Here is the JSON returned from the hashsearch API:

❯ curl -s --location --request POST 'localhost:8081/v1/search' --form 'file=@"paper-bag-cat-distorted.png"' | jq
[
  {
    "path": "files/paper-bag-cat-distorted.png",
    "distance": 0,
    "hash": "0000111000011110001111100001111000000110000011100000111000111110"
  },
  {
    "path": "files/paper-bag-cat-saturated.png",
    "distance": 7,
    "hash": "0000111000001110000011100000111000101110000011100001111000111110"
  },
  {
    "path": "files/paper-bag-cat-text.png",
    "distance": 7,
    "hash": "0000111000001110000011100000111000101110000011100001111000111110"
  },
  {
    "path": "files/paper-bag-cat.png",
    "distance": 7,
    "hash": "0000111000001110000011100000111000101110000011100001111000111110"
  },
  {
    "path": "files/cat.png",
    "distance": 36,
    "hash": "0000000001111100111111001111100011111000111110000111110000000000"
  }
]

Here’s a better representation:

Image Distance Hash
Input image (input image (distorted + text)) 0 0000111000011110001111100001111000000110000011100000111000111110
Input image (saturated image) 7 0000111000001110000011100000111000101110000011100001111000111110
Input image (image with text) 7 0000111000001110000011100000111000101110000011100001111000111110
Input image (original image) 7 0000111000001110000011100000111000101110000011100001111000111110
Input image (a different cat image) 36 0000000001111100111111001111100011111000111110000111110000000000


Even with a distorted image, the engine picks up on similar images based on visual content.

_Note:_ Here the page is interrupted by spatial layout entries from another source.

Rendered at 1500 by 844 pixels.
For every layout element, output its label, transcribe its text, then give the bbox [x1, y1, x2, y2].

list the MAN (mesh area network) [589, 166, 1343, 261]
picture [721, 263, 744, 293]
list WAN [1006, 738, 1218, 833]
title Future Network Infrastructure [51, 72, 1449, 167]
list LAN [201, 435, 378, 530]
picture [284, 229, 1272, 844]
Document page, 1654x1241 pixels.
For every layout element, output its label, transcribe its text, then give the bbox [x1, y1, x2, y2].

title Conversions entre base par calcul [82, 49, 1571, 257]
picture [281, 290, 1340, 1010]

It works well on slight image modifications like saturation, text content, etc. The distance is almost same for all the paper bag cat images, as the visual content in all those images are similar, and, ahash does a nice job by not drastically changing the hash content.

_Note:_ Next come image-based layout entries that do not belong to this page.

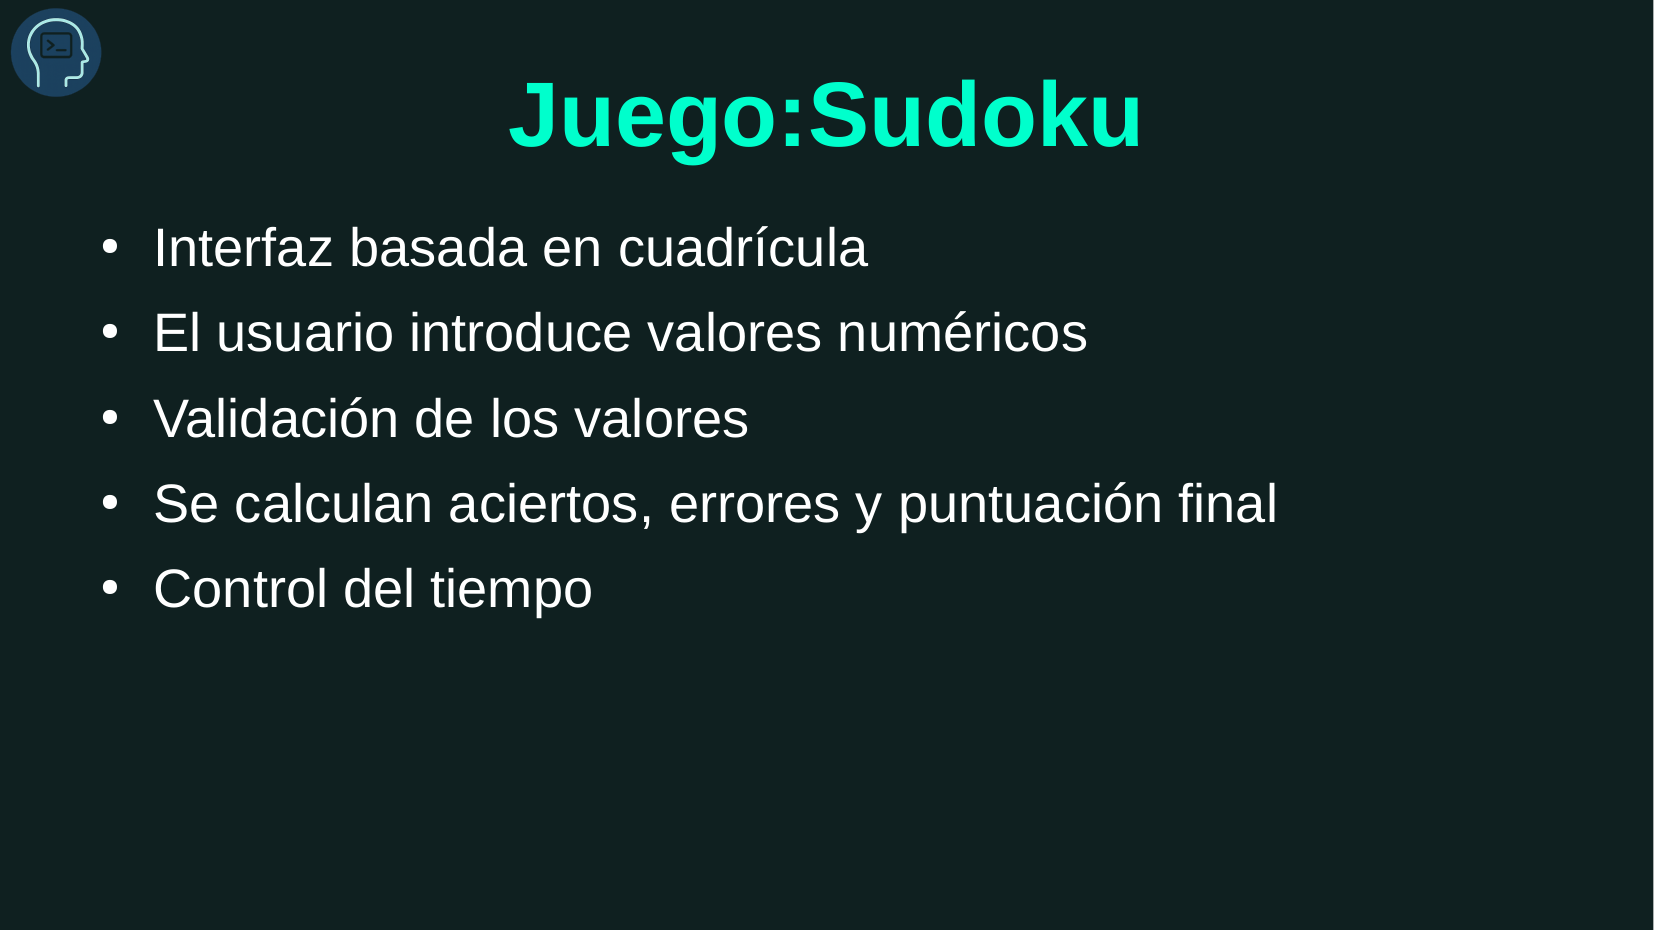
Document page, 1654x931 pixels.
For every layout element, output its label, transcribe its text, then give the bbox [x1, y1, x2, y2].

picture [0, 0, 130, 130]
list Interfaz basada en cuadrícula El usuario introduce valores numéricos Validación de los valores Se calculan aciertos, errores y puntuación final Control del tiempo [82, 217, 1571, 758]
title Juego:Sudoku [82, 37, 1571, 193]
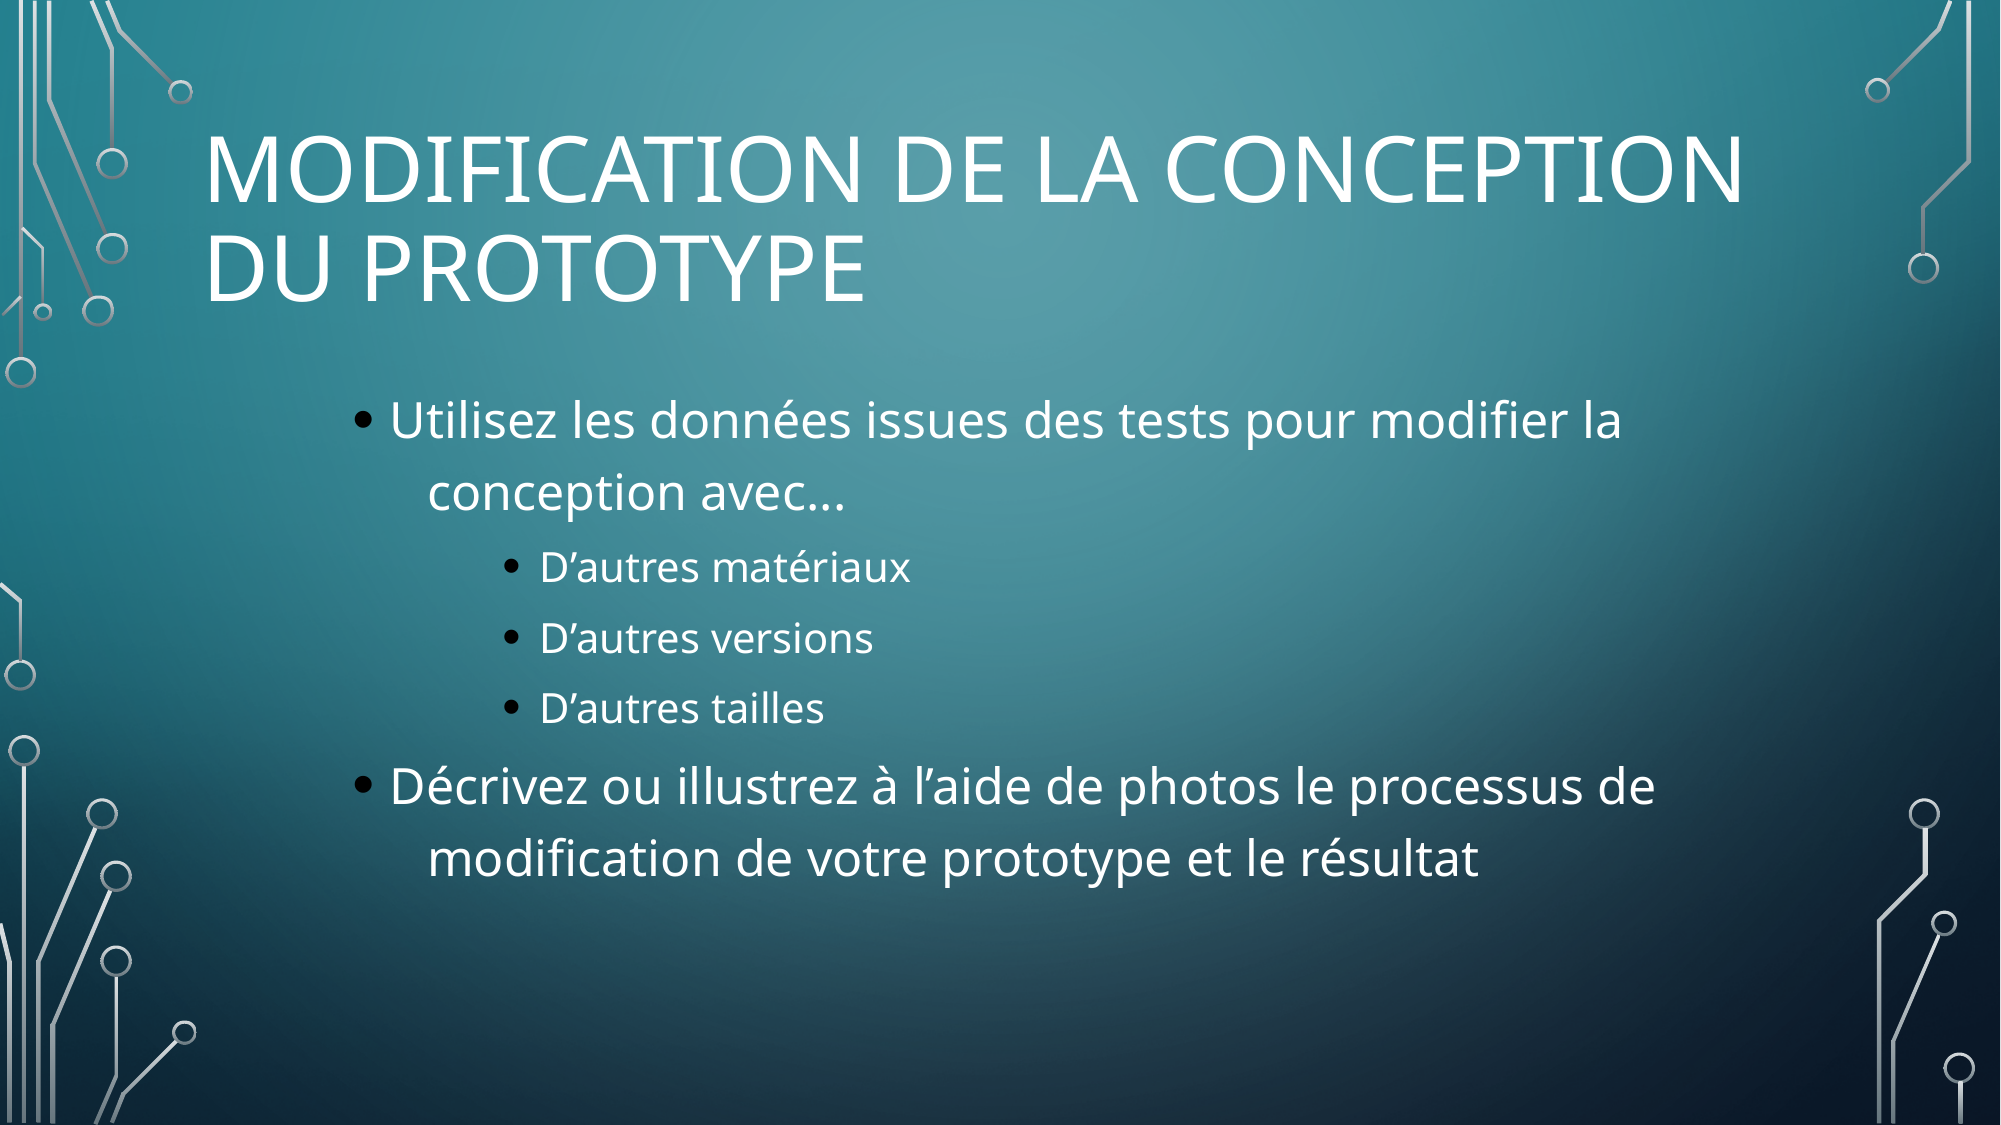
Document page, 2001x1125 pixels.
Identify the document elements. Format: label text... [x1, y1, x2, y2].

title Modification de la conception du prototype [187, 101, 1813, 344]
list Utilisez les données issues des tests pour modifier la conception avec... D’autres matériaux D’autres versions D’autres tailles Décrivez ou illustrez à l’aide de photos le processus de modification de votre prototype et le résultat [187, 369, 1813, 951]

A different cat image, should have different visual content as compared to the input image, hence, a higher distance overall.

This implementation should be effective for small-scale usecases like blocking spam/restricted images based on a pre-built library of restricted/spam images, as it is resistant to smaller image modifications/augmentations like watermarks, text overlays, etc.

Optimizations

This is a basic implementation using average hash as the core fingerprinting algorithm. While average hash (ahash) is a simple and efficient algorithm for generating perceptual hashes, there are some drawbacks:

Other developments have been made in this space, and one such technique is difference hash (dHash), which computes the difference between adjacent pixels in an image. Other hashing algorithms include pHash, wavelet hash, etc. Using these techniques might improve the accuracy of the engine.

The current implementation works fine, scanning and comparing against each image is good enough for ~1k images. But it definitely won’t scale.

As the size of the database grows, the time it takes to compare the input image’s ahash to all the hashes in the database can become a bottleneck. BK trees could be a good fit in this space, as we’re dealing with distances.

A BK tree is a data structure that is used to store a set of items in a way that allows for efficient searching. For this project, a BK tree could be used to store the perceptual hashes of a set of images. The tree is constructed in such a way that images with similar perceptual hashes are stored close to each other in the tree.

To search for an image in the BK tree, we traverse the tree and compare the distance of the query image hash to the hashes in the nodes. This approach significantly reduces the number of hash comparisons that need to be performed, resulting in faster search times.

Conclusion

This was a fun project overall; got to learn things like perceptual hashing and efficient searching techniques. The next step is to add multiple hashing algorithms like dHash, pHash and improve the search performance by using BK-trees.

You can check out the project at github.com/burntcarrot/hashsearch.